#### [Testo citato]
▶

L’elezione di Fontana

«No a un presidente omofobo pro Putin», recita il lungo striscione del Pd che alle 10 accoglie nell’Aula di Montecitorio la terza carica dello Stato in pectore, il leghista Lorenzo Fontana. I commessi rimuovono l’oggetto della protesta e la chiama dei deputati continua, finché l’applauso che si alza dai banchi della destra a spoglio ancora in corso dice che la Camera ha eletto il suo presidente per la XIX legislatura. Dopo tre fumate nere, al quarto tentativo i votanti sono 392 e dall’insalatiera verde escono 222 schede con il nome dell’esponente del Carroccio che Salvini, alla vigilia, ha preferito a Riccardo Molinari. Per Fontana ci sono 13 voti in meno rispetto a quelli che ha la maggioranza sulla carta, ma questa volta niente traumi per l’alleanza che ha vinto le elezioni politiche il 25 settembre, niente trappole né giochini parlamentari tra alleati e con le opposizioni. Dopo la clamorosa elezione di Ignazio La Russa giovedì al Senato, senza Forza Italia e con scialuppa di salvataggio delle minoranze, Giorgia Meloni può pubblicamente gioire perché la destra si è ricompattata: «Anche qui alla Camera buona la prima, ora procediamo spediti». Ma a sera, dopo il coro di protesta delle opposizioni e dopo la stretta di mano al Quirinale tra Fontana e il presidente Mattarella, la leader di Fratelli d’Italia sarà durissima con la sinistra: «Aggredire in questo modo i presidenti delle Camere è un’offesa allo Stato e alla volontà popolare».

◀

#### [Consegna]
Prosegua l'articolo sull'elezione di Fontana riportato sopra, riprendendo subito dopo la sua ultima frase.

#### [Estratto dei dati]

▶

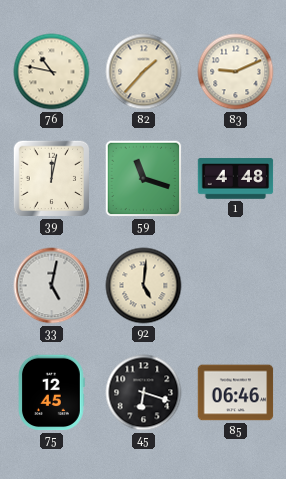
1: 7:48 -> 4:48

◀

#### [Esito del compito]
L’elezione
È mezzogiorno. Il vicepresidente uscente Ettore Rosato legge ancora una scheda «Lorenzo Fontana» e il battimani dai banchi della destra dice che è fatta, questa volta i numeri dicono che è una vittoria piena. Centrosinistra e Movimento Cinque Stelle – dopo aver scritto sulla scheda rispettivamente Maria Cecilia Guerra e Federico Cafiero De Raho per scongiurare defezioni e franchi tiratori al contrario – incassano la sberla immobili. «Forse hanno dimenticato che noi votammo per Fico», bacchetterà Fabio Rampelli. Qualche renziano e calendiano che ha scritto il nome di Matteo Richetti accosta senza fragore le mani, ma dem, sinistra ecologista e contiani non applaudono e non si alzano, e la protesta prelude ad attacchi senza sconti. «L’Italia non merita questo sfregio», twitta a caldo il segretario del Pd Enrico Letta. Giuseppe Conte promette barricate: «Se Meloni farà una politica reazionaria, il Movimento lo impedirà». E il leghista Claudio Borghi, davanti alla buvette, se la prende con «quegli str... che non hanno applaudito».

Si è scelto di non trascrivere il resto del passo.